(Saved data entries)

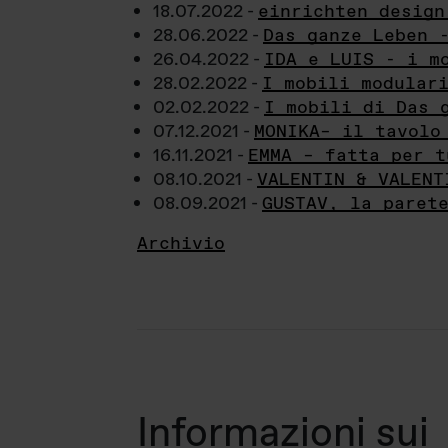
18.07.2022 -
einrichten design
28.06.2022 -
Das ganze Leben 
26.04.2022 -
IDA e LUIS - i m
28.02.2022 -
I mobili modular
02.02.2022 -
I mobili di Das 
07.12.2021 -
MONIKA– il tavolo
16.11.2021 -
EMMA – fatta per t
08.10.2021 -
VALENTIN & VALENT
08.09.2021 -
GUSTAV, la paret
Archivio
Informazioni sui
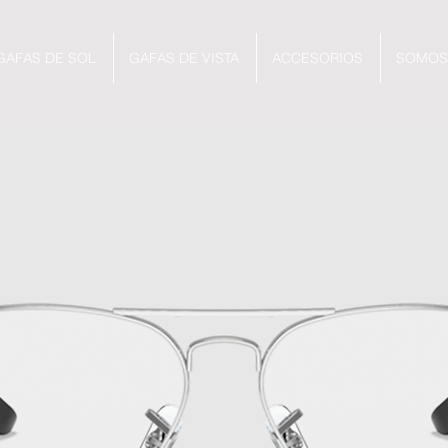
GAFAS DE SOL
GAFAS DE VISTA
ACCESORIOS
SOMOS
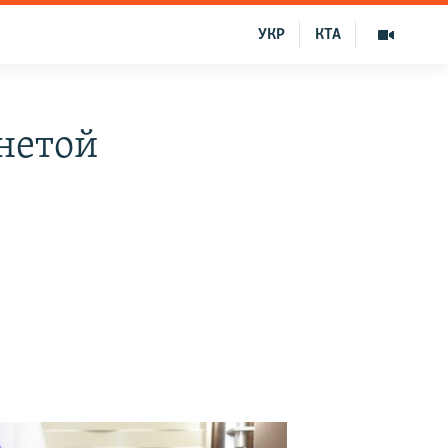
УКР
КТА
нетой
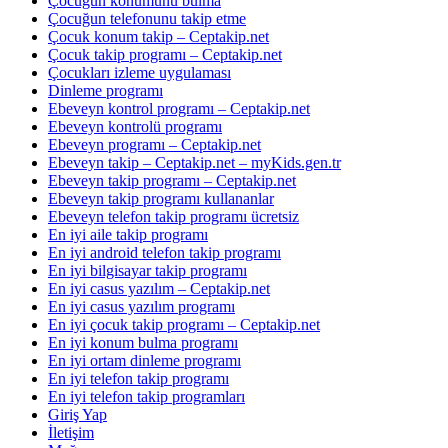
Çocuğun konumunu bulma
Çocuğun telefonunu takip etme
Çocuk konum takip – Ceptakip.net
Çocuk takip programı – Ceptakip.net
Çocukları izleme uygulaması
Dinleme programı
Ebeveyn kontrol programı – Ceptakip.net
Ebeveyn kontrolü programı
Ebeveyn programı – Ceptakip.net
Ebeveyn takip – Ceptakip.net – myKids.gen.tr
Ebeveyn takip programı – Ceptakip.net
Ebeveyn takip programı kullananlar
Ebeveyn telefon takip programı ücretsiz
En iyi aile takip programı
En iyi android telefon takip programı
En iyi bilgisayar takip programı
En iyi casus yazılım – Ceptakip.net
En iyi casus yazılım programı
En iyi çocuk takip programı – Ceptakip.net
En iyi konum bulma programı
En iyi ortam dinleme programı
En iyi telefon takip programı
En iyi telefon takip programları
Giriş Yap
İletişim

What the exercise asks: Repeat the records above exactly, from the first line through the line that contains "VALENTIN & VALENT", and leave out the pictures.

Exercise answer:
18.07.2022 -
einrichten design
28.06.2022 -
Das ganze Leben 
26.04.2022 -
IDA e LUIS - i m
28.02.2022 -
I mobili modular
02.02.2022 -
I mobili di Das 
07.12.2021 -
MONIKA– il tavolo
16.11.2021 -
EMMA – fatta per t
08.10.2021 -
VALENTIN & VALENT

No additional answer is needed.